Ârif, bunları söylerken içine düştüğü çaresizliğe bir sebep arıyordu. Kendisince çıkış yolunu "küfür"de bulmuştu. Her küfür edişte bir rahatlık duyuyordu. Nefret duygularını dışa vurmaya başladığı an göz bebeği büyüyor, ağzı tükürecekmiş gibi büzülüyor ve dudaklarından nefret kalıp hâlinde dökülüyordu. Mimiklerine el kol hareketleri ile destek veriyor, sık sık sigarasını ısırıyordu.
Aklıma geliyor... Ârif de Hristiyan olmuş muydu?
-Sana Hristiyanlık teklif ettiler mi Ârif?
-Hristiyanlığı kabul edip vaftiz oldum. Aç mı kalayım?
Tekrar hapishane hayatına dönüyoruz...
-Beni Trikala Hapishanesine nakletmişlerdi. 10-15 kadar Türk''tük. Bir gün Selanik Türk Konsolosluğundan üç kişi bizleri ziyarete geldi. Hepimizi tek tek çağırdılar. Bütün Türk mahkûmlar ülkelerine dönmek için yardım bekliyorlardı. Benim cezam bittiği için önce beni kandırdılar. Bana: "Gel, Türkiye''ye dön. Bak bu kadar çile çekmişsin, ceza yemişsin. Sana yardımcı olacağız." dediler.

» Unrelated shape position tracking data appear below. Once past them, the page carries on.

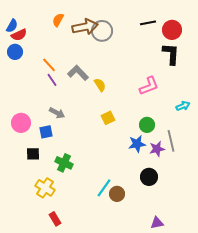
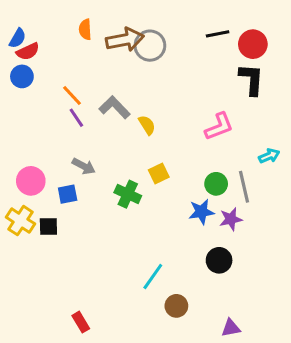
orange semicircle: (58, 20) -> (85, 29), turned -32
gray line: (171, 141) -> (244, 187), moved
green cross: (64, 163) -> (128, 194), moved
yellow cross: (45, 188) -> (20, 221), moved
brown circle: (117, 194) -> (176, 306), moved

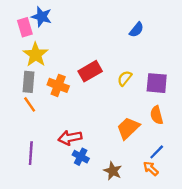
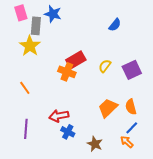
blue star: (42, 17) -> (53, 14), moved
pink rectangle: (25, 27) -> (21, 13), moved
gray rectangle: (28, 82) -> (36, 26), moved
purple square: (157, 83) -> (132, 70), turned -30
orange cross: (58, 85) -> (67, 72), moved
orange semicircle: (157, 115) -> (131, 107), moved

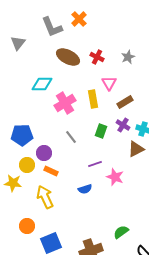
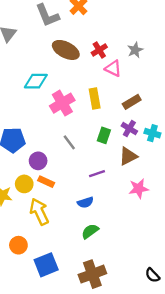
red cross: (97, 57) -> (99, 50), turned 32
pink triangle: (109, 83) -> (113, 68), moved, turned -35
brown triangle: (136, 149) -> (128, 156), moved
yellow circle: (27, 165) -> (24, 184), moved
pink star: (115, 177) -> (139, 189), moved, turned -30
green semicircle: (121, 232) -> (90, 231), moved

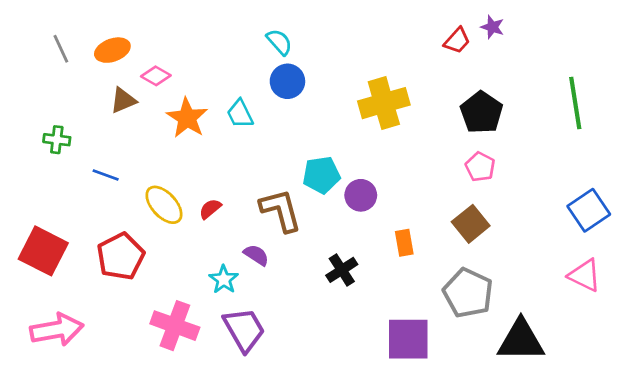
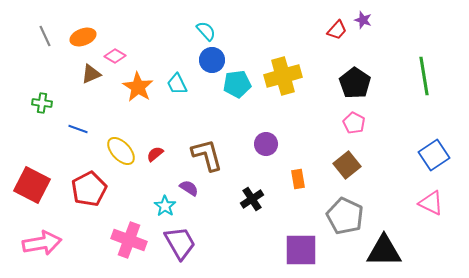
cyan pentagon: (321, 175) -> (237, 84), moved

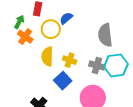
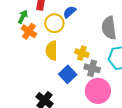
yellow cross: (70, 60) -> (82, 53), moved
gray cross: (97, 66) -> (92, 68), moved

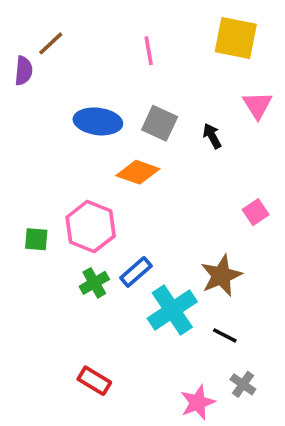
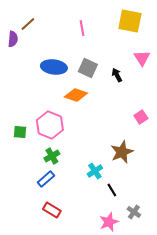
blue rectangle: (136, 272) -> (46, 179), moved
cyan cross: (172, 310) -> (95, 171), size x0.6
black line: (225, 335) -> (112, 190), moved, turned 32

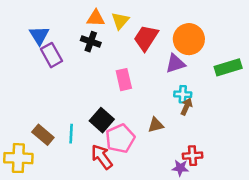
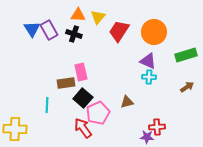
purple rectangle: (52, 55) -> (49, 30), moved
purple triangle: (175, 64) -> (148, 61), moved, turned 42
pink rectangle: (124, 80) -> (81, 72), moved
brown arrow: (186, 107) -> (187, 87), moved, turned 32
cyan line: (71, 134) -> (47, 105), moved
brown rectangle: (43, 135) -> (66, 83), moved, turned -48

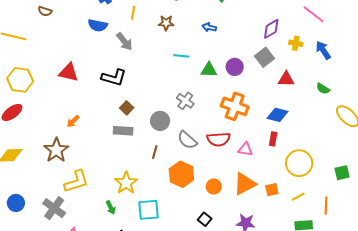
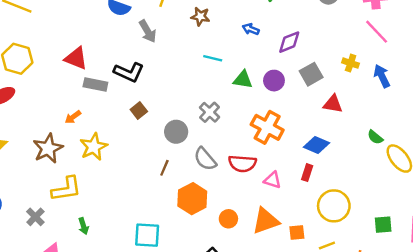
purple diamond: (271, 29) -> (289, 42), moved
green semicircle: (323, 89) -> (375, 137), moved
gray rectangle: (123, 131) -> (95, 84), moved
yellow star: (126, 183) -> (94, 147), moved
gray cross: (54, 208) -> (35, 217), size x0.7
green arrow: (111, 208) -> (83, 226), moved

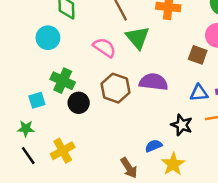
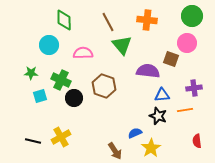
pink semicircle: (104, 48) -> (83, 53), moved, turned -36
purple semicircle: (154, 82) -> (148, 71), moved
blue triangle: (199, 93) -> (162, 95), moved
green star: (26, 129) -> (31, 73), moved
black line: (28, 156) -> (33, 141), turned -42

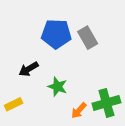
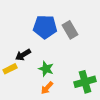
yellow rectangle: (14, 104) -> (10, 69), moved
orange arrow: (79, 110) -> (47, 88), moved

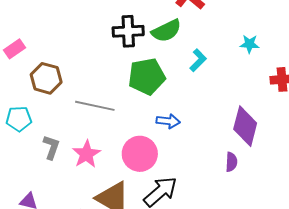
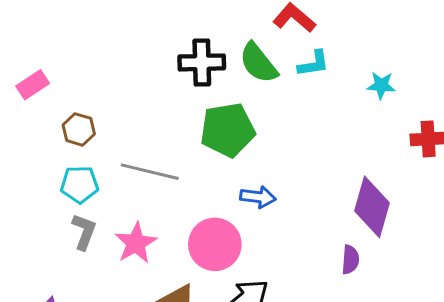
green semicircle: (166, 31) -> (258, 63), turned 76
cyan L-shape: (198, 60) -> (314, 64), moved, turned 35
brown hexagon: (46, 78) -> (79, 129), size x0.7
cyan pentagon: (19, 119) -> (80, 184), moved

[Türkiye''ye gidiyor. Sarıkamış''ta askerlik yaparken yine kaçıyor.]
-Bölük komutanı beni askerliğe elverişli değil diye psikiyatriye sevk etti. Çürüğe çıkarmaları gerekirdi. Çürüğe çıkarılmayınca yine kaçtım. Benim durumumda bir Ömer Işık vardı, İsviçre''den iade edilmiş. Yirmi sene ceza kestiler. Psikolojik problemleri olduğu hâlde içeri attılar.
-Tekrar nasıl kaçtın?
-Aynı yollardan yine Atina''ya geldim. Kürt olduğumu söyledim!
YARIN: Kaçakları organize edenler var...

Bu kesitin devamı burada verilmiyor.